März 12th, 2007

THE ICARUS LINE (#93, 04-2002)

Posted in interview by andreas

Es ist nun mal so: Wenn eine Band einen gewissen kommerziellen Erfolg verspricht, suchen Plattenfirmen schon ziemlich bald nach potenziellen Nachfolgern, die ähnlich klingen und entsprechend vermarktbar sind. No risk – das ist ja nichts Neues. Also ist es auch nicht verwunderlich, dass Labels seit Monaten verzweifelt nach einem Nachfolger für At The Drive-In suchen.

ATD-I waren vor etwas mehr als einem Jahr zweifellos die Band der Stunde. Selbst der deutsche Rolling Stone – mit Sicherheit nicht die Zeitschrift, die für die Entdeckung neuer Bands bekannt wäre – empfahl damals seinen Lesern nachdrücklich, eines der Konzerte zu besuchen, immerhin seien ATD-I legitime Nachfolger von MC 5.

Da also sogar die Mainstream-Presse so überschwenglich über die Band berichtete, war es auch kein Wunder, dass die wenigen Konzerte im Februar 2001 so dermassen überfüllt waren. Und was machen die fünf aus El Paso, Texas? Sie degradieren sich selbst zu einer Fussnote der Rockgeschichte, wo sie doch das Zeug zu Helden hatten. Die Band löste sich angesichts extrem unterschiedlicher Ansichten über die weitere Zukunft während der Tour auf.                          

At The Drive-In haben ein Vakuum hinterlassen, das seit nun einem Jahr gefüllt werden will. Vielleicht schafft das ja eines der Nachfolge-Projekte? Mars Volta haben immerhin schon eine allerdings nur bedingt überzeugende EP auf GSL veröffentlicht. Aber vermutlich wird niemand dagegen wetten, dass die Band bald einen hoch dotierten Vertrag bei einem Major unterschreiben wird – immerhin sind hier mit Cedric und Omar Gesang und die entscheidende Gitarre des Vorgängers versammelt.

Sparta, das Projekt der verbliebenen Bandmitglieder, hat schon lange eine lukrative Verbindung zu einer grossen Plattenfirma. Die Gruppe vergnügt sich zurzeit mit dem Produzenten von Blink 182 in einem kanadischen Studio, um das erste Album aufzunehmen. Die Rechnungen werden freundlicherweise von Dreamworks, der Firma von David Geffen, Steven Spielberg und anderen, übernommen. Vielleicht aber ist keine der beiden Bands in der Lage, das fortzuführen, was At The Drive-In angefangen haben. Vielleicht interessiert das eigentlich auch niemanden mehr so recht.

## Ihre Aufgabe
Geben Sie den Abschnitt der Auswahl von „THE ICARUS LINE“ bis „Nachfolger von MC 5.“ wortgetreu wieder.

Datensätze

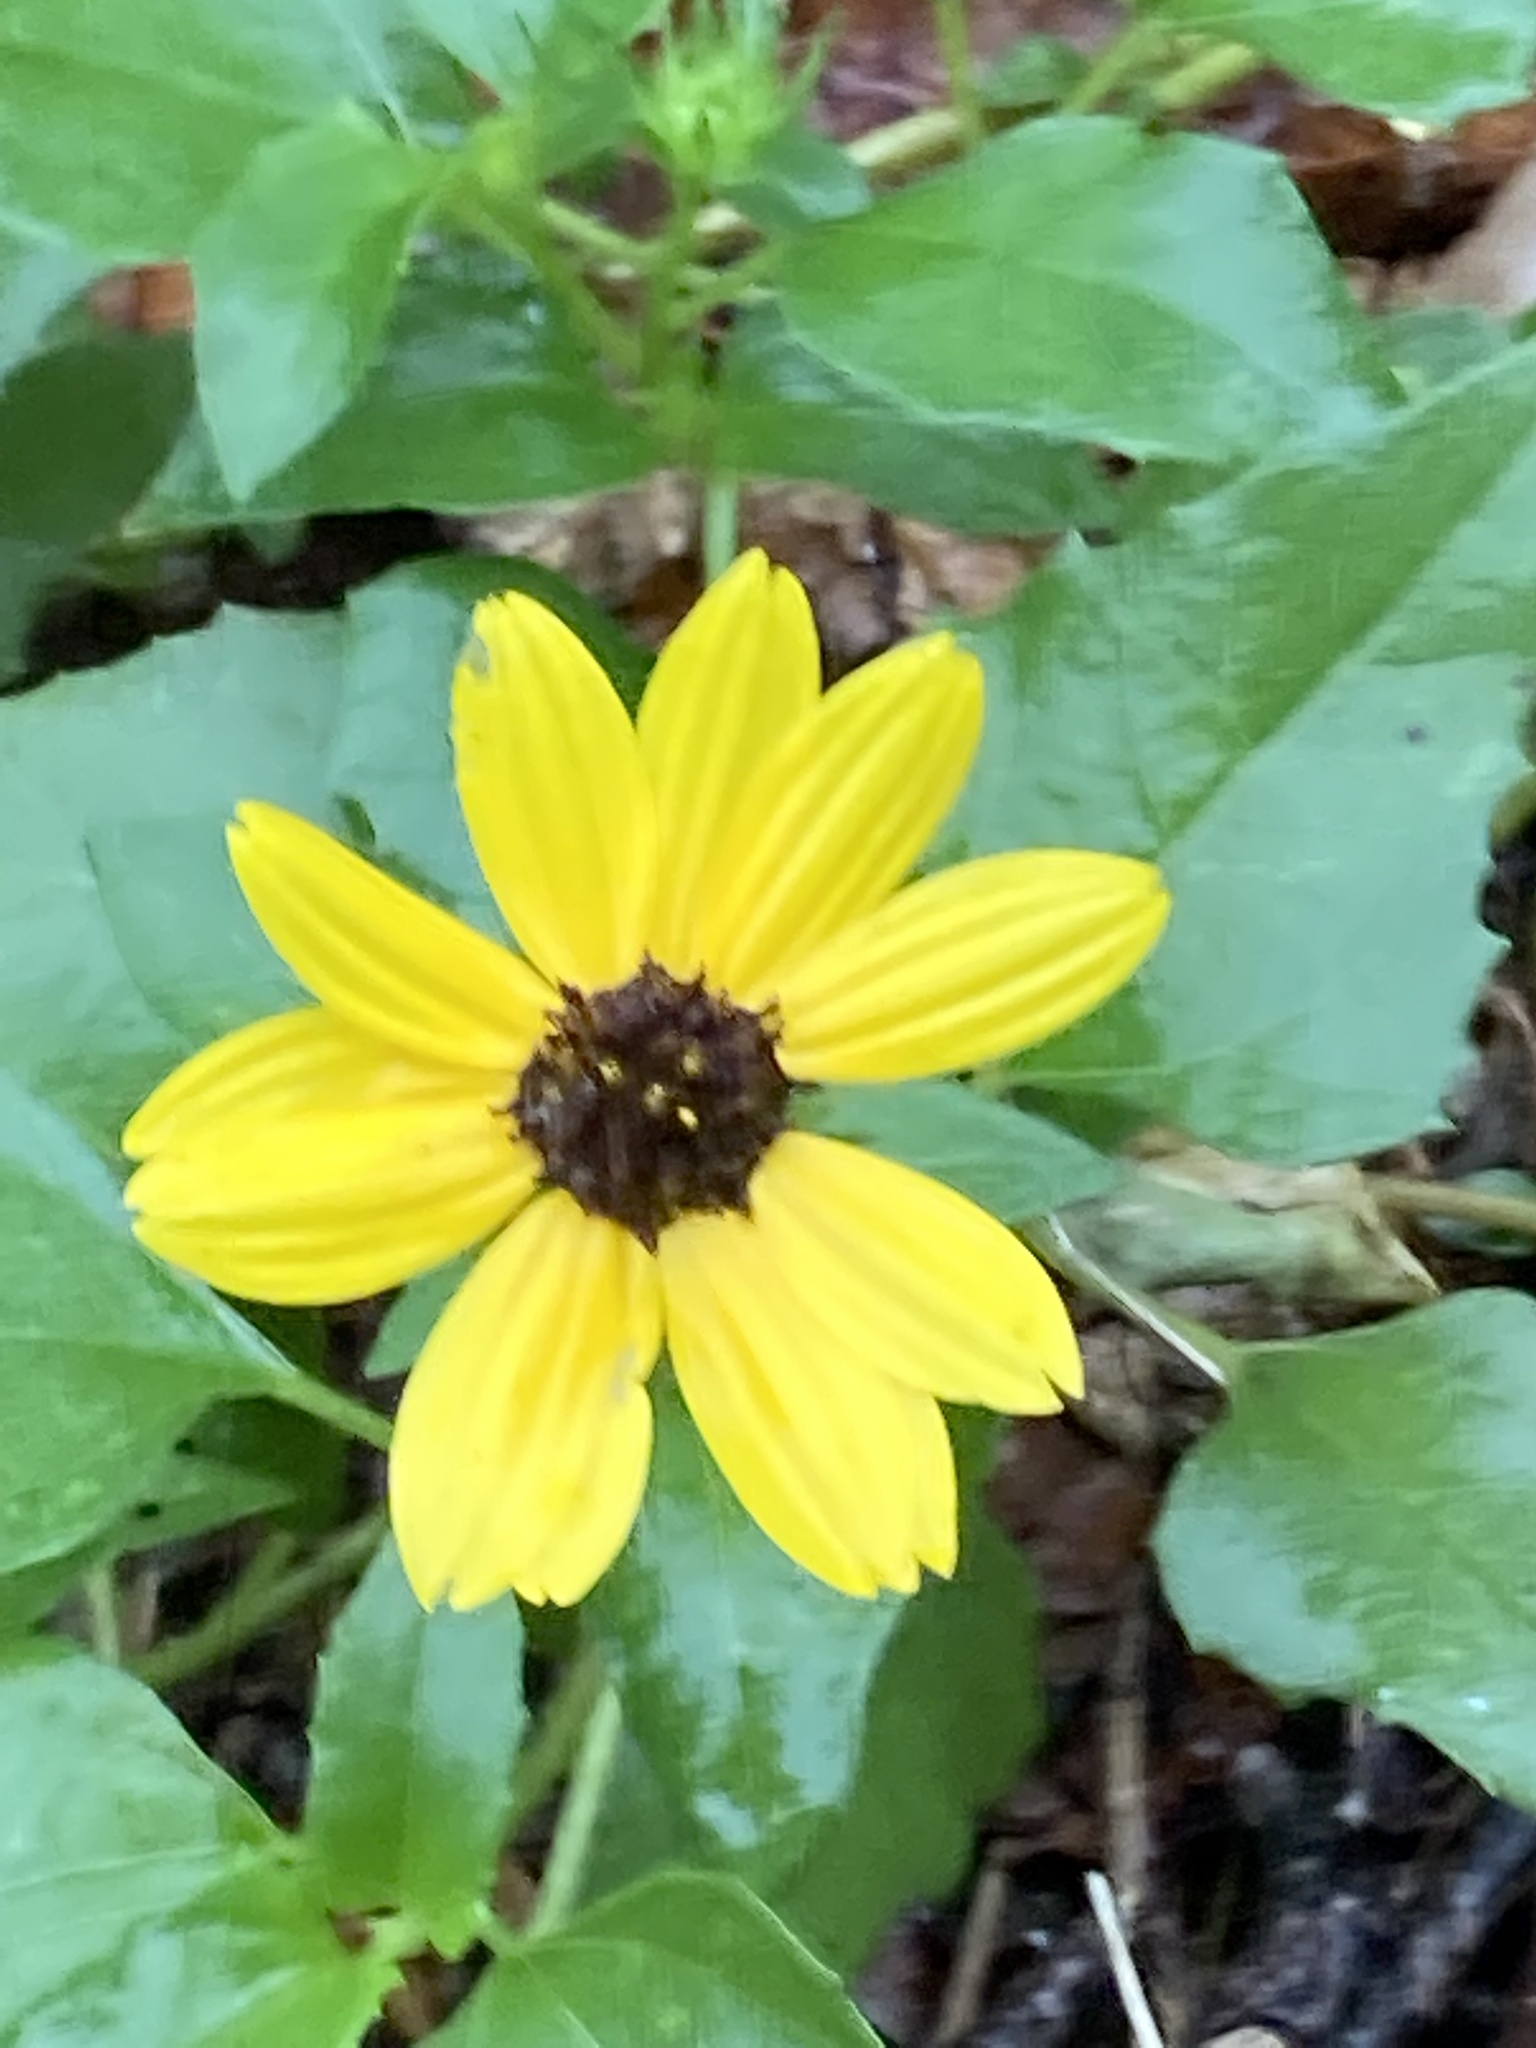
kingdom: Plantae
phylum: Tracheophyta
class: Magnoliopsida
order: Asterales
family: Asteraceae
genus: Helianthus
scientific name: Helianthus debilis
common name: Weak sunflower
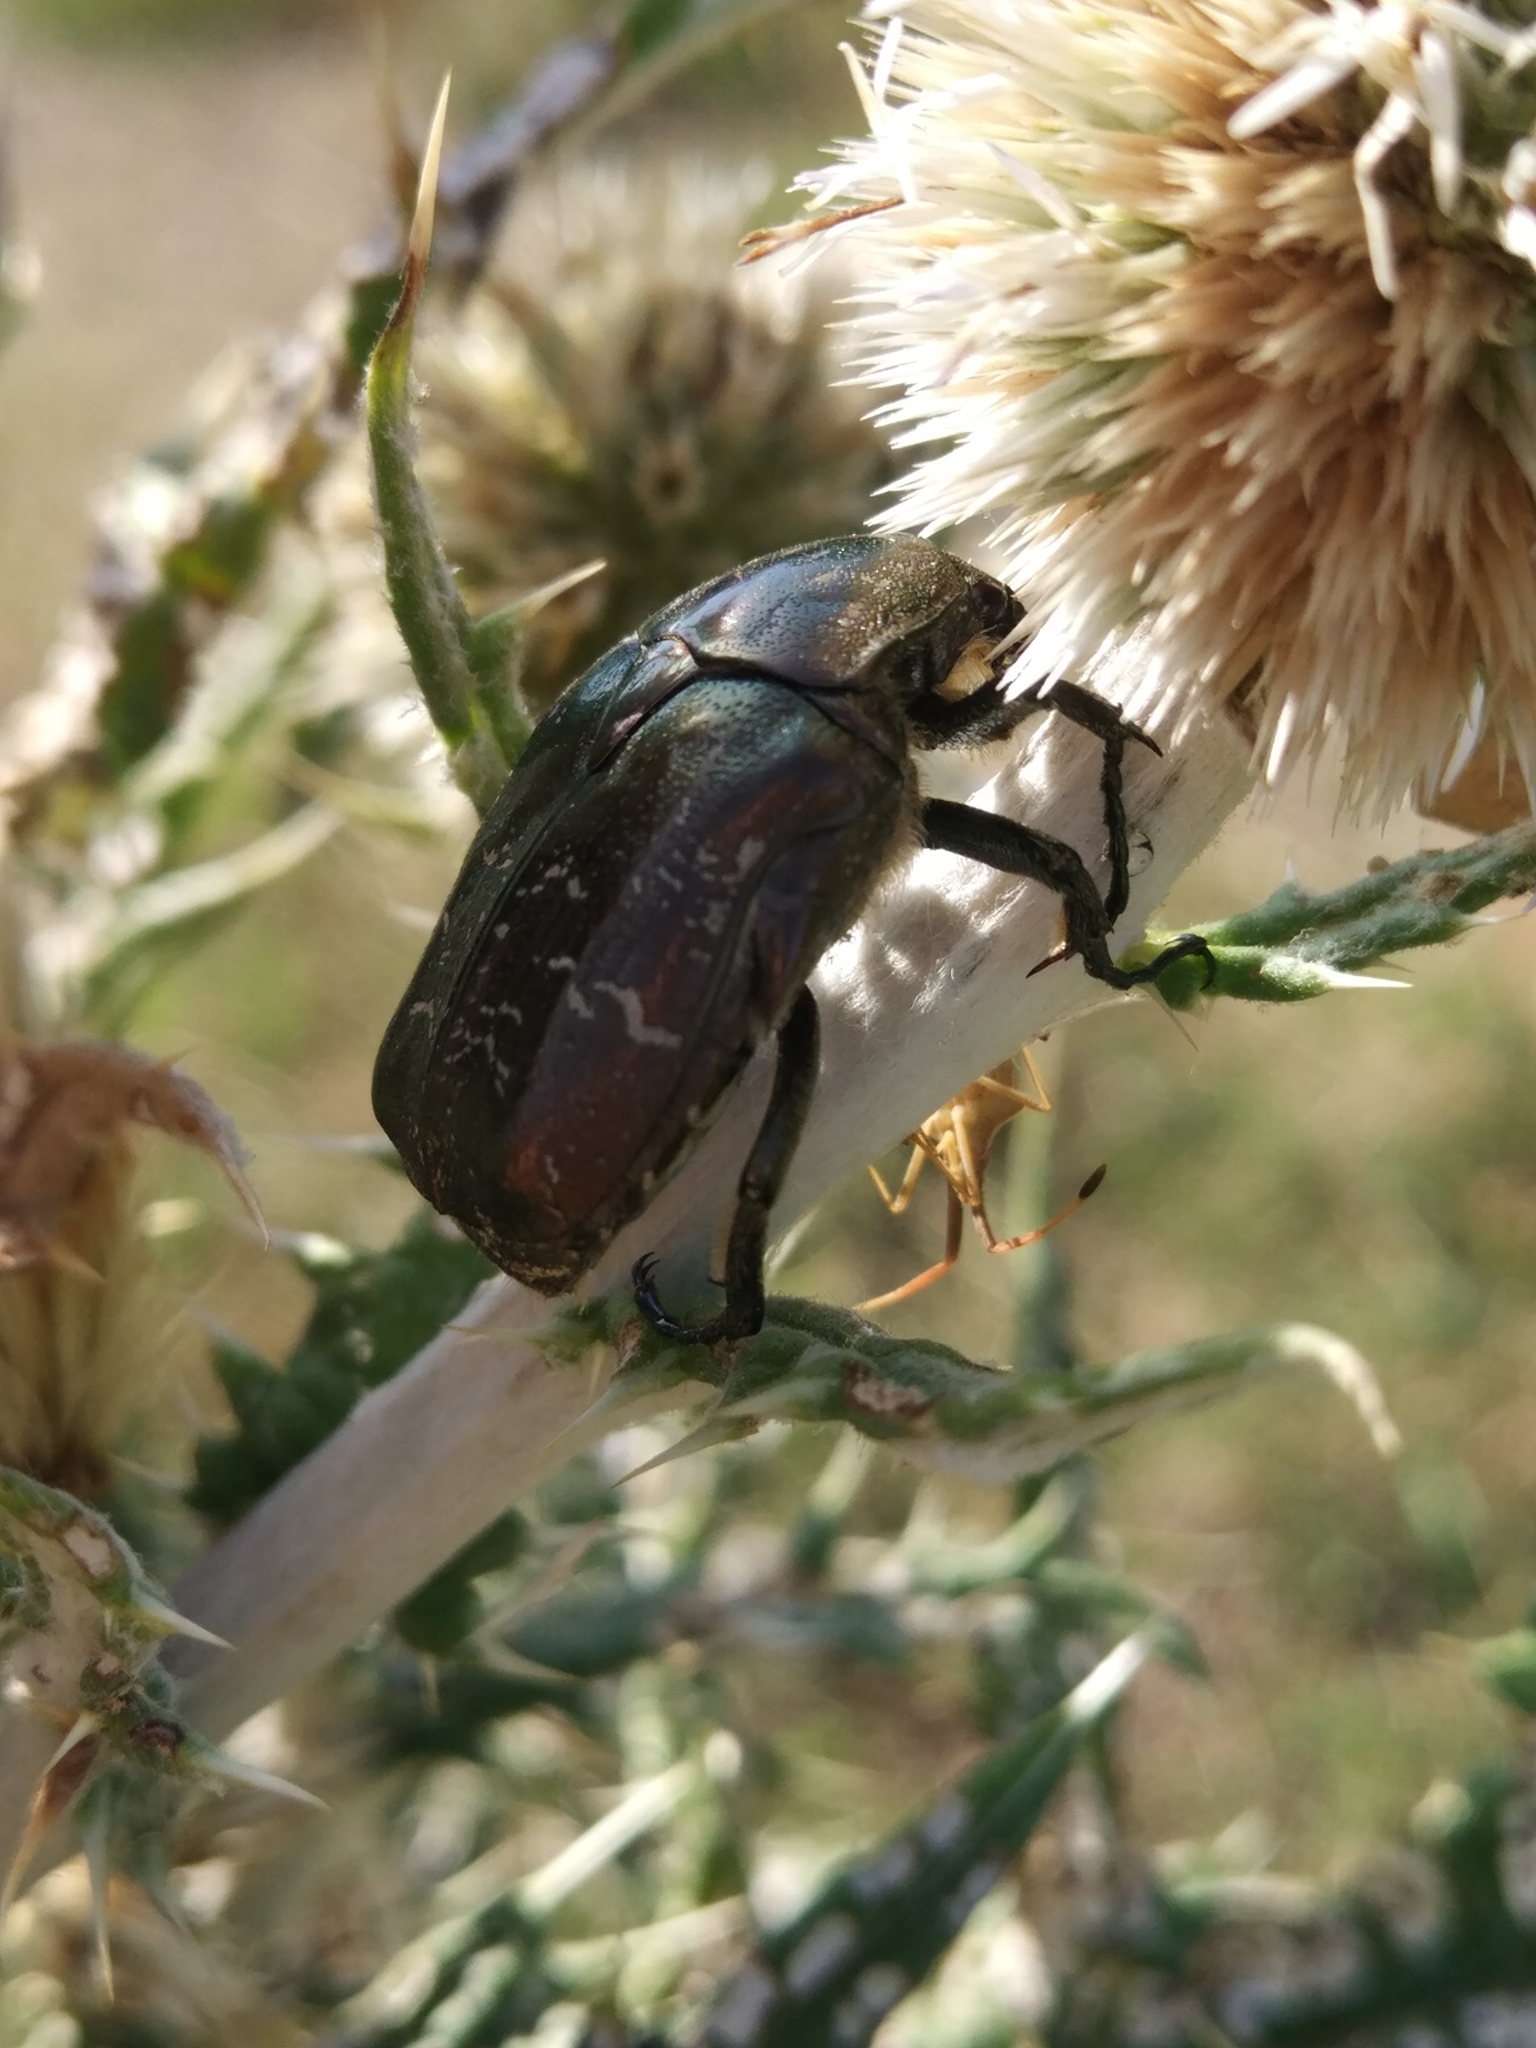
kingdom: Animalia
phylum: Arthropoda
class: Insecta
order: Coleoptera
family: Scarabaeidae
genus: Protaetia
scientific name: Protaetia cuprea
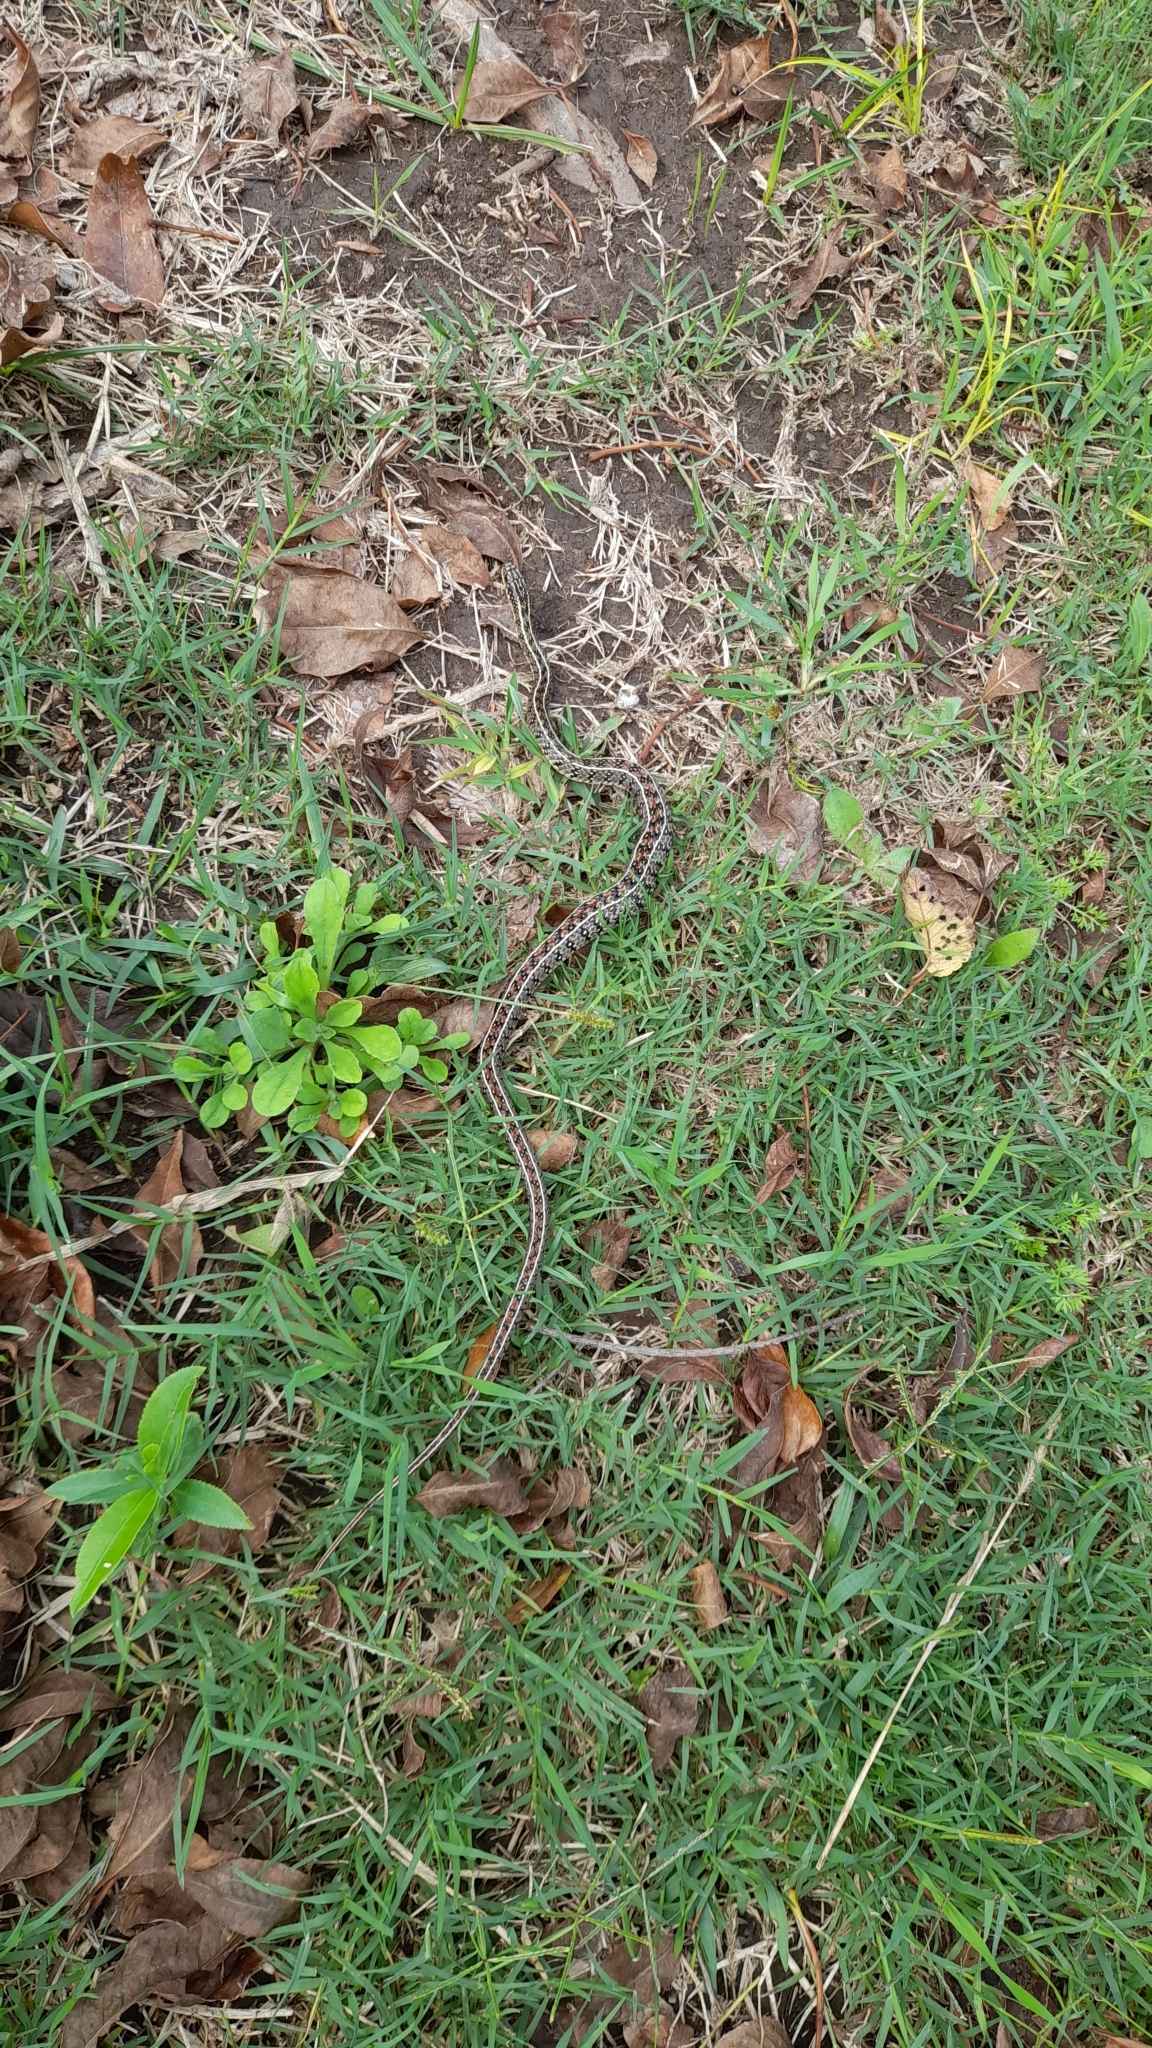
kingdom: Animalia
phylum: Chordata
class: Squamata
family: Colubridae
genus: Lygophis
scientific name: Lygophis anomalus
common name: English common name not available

## Ihre Antwort
THE ICARUS LINE (#93, 04-2002)

Posted in interview by andreas

Es ist nun mal so: Wenn eine Band einen gewissen kommerziellen Erfolg verspricht, suchen Plattenfirmen schon ziemlich bald nach potenziellen Nachfolgern, die ähnlich klingen und entsprechend vermarktbar sind. No risk – das ist ja nichts Neues. Also ist es auch nicht verwunderlich, dass Labels seit Monaten verzweifelt nach einem Nachfolger für At The Drive-In suchen.

ATD-I waren vor etwas mehr als einem Jahr zweifellos die Band der Stunde. Selbst der deutsche Rolling Stone – mit Sicherheit nicht die Zeitschrift, die für die Entdeckung neuer Bands bekannt wäre – empfahl damals seinen Lesern nachdrücklich, eines der Konzerte zu besuchen, immerhin seien ATD-I legitime Nachfolger von MC 5.